Exercise brief -> The only acceptable reply is the number of lines in the material below that hold "cooling".

Material for this task ->
::::::::

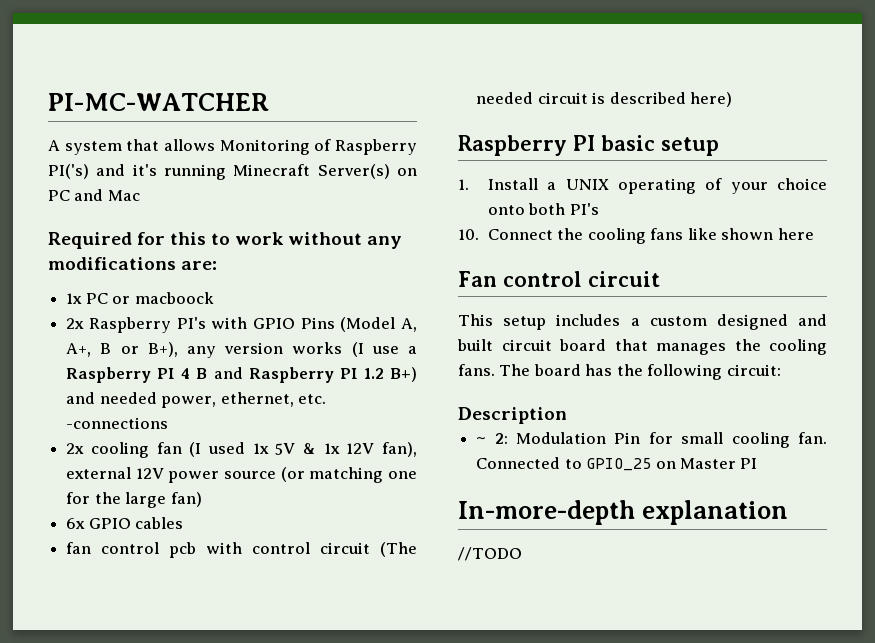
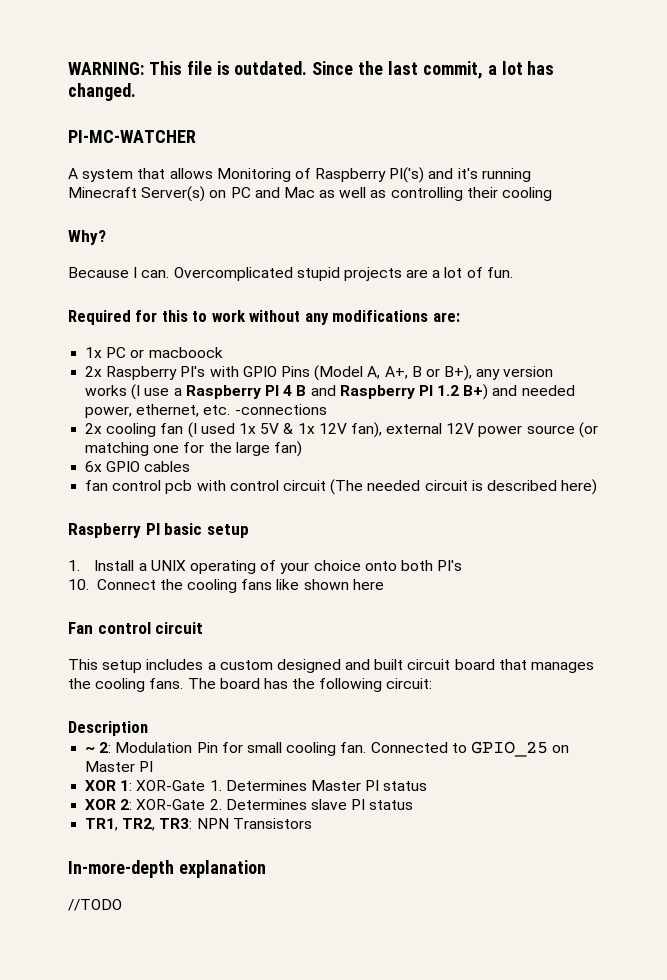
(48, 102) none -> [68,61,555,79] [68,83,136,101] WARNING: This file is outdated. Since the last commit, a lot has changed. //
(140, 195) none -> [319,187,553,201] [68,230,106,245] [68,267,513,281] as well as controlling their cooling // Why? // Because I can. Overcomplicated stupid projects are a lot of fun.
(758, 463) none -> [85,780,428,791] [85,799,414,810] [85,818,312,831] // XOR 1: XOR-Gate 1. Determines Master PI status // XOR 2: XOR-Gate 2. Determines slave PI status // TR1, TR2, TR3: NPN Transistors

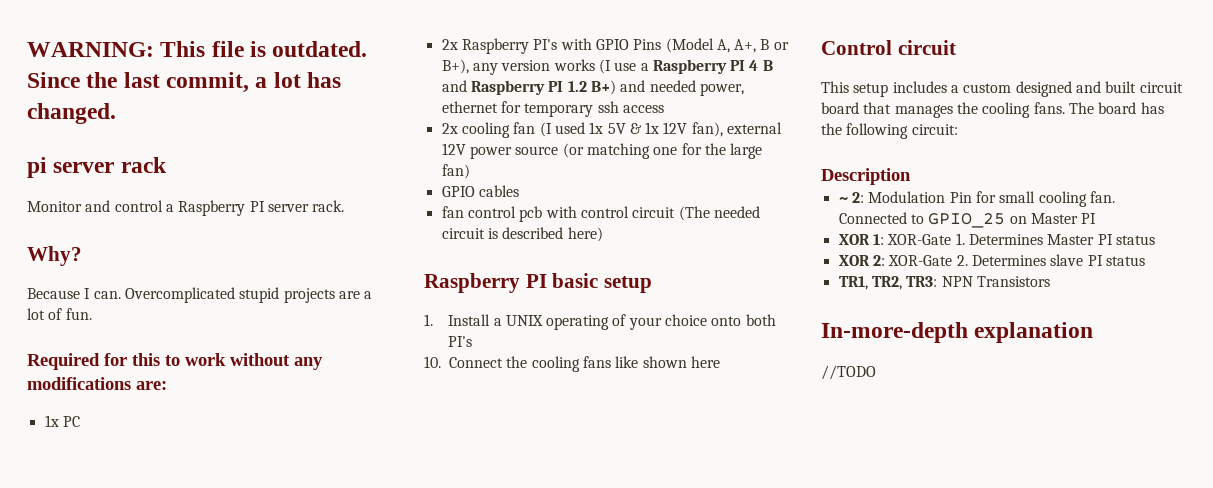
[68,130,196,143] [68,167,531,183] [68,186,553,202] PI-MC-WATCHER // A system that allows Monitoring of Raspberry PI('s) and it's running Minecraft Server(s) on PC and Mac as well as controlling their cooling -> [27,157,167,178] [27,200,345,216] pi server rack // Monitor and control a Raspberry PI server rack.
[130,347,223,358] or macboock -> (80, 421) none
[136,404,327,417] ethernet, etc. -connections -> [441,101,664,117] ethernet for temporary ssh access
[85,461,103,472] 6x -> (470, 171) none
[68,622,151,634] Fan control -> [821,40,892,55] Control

::::::::

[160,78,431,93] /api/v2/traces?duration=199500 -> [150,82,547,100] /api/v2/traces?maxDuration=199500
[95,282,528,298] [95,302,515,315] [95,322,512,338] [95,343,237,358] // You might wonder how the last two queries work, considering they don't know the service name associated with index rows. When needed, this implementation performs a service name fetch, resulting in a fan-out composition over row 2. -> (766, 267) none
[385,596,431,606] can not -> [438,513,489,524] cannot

::::::::

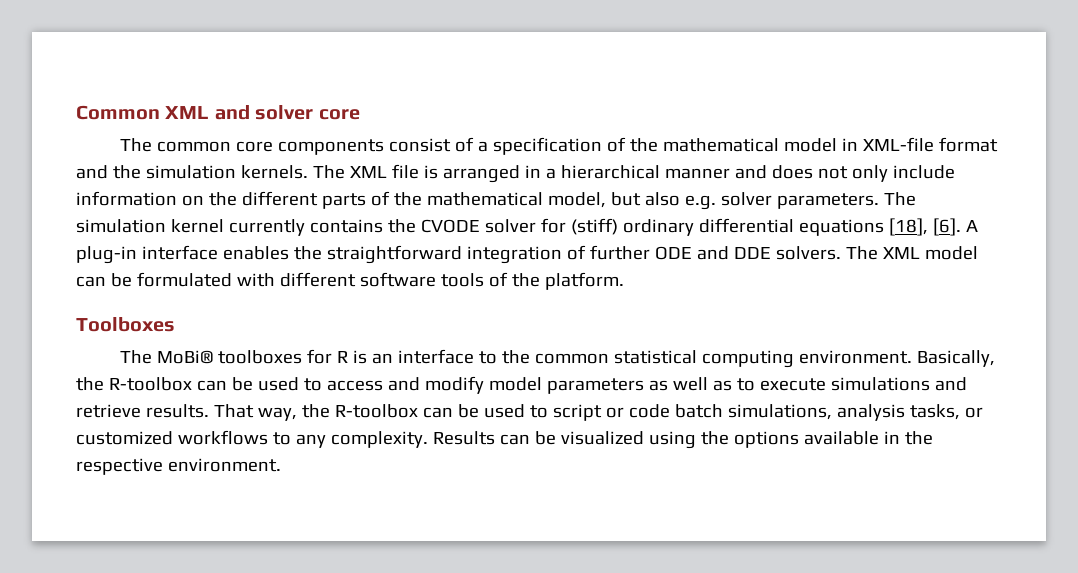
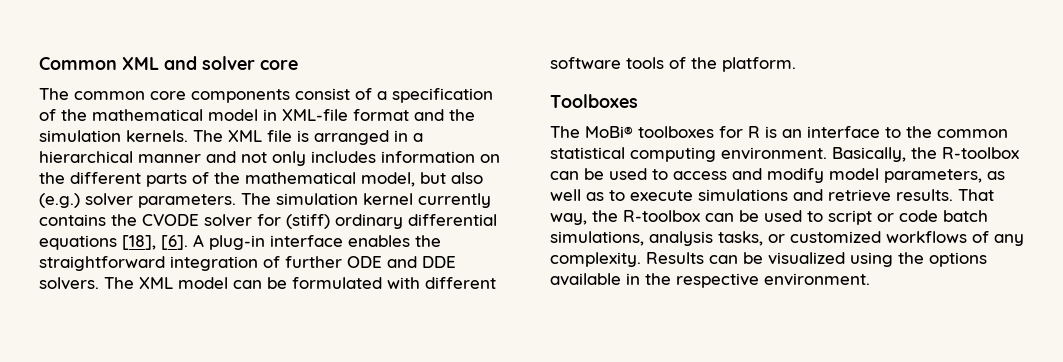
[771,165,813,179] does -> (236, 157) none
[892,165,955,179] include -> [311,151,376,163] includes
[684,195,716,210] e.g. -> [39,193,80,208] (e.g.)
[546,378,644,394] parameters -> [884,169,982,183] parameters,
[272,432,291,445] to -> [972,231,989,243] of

::::::::

Answer space -> 2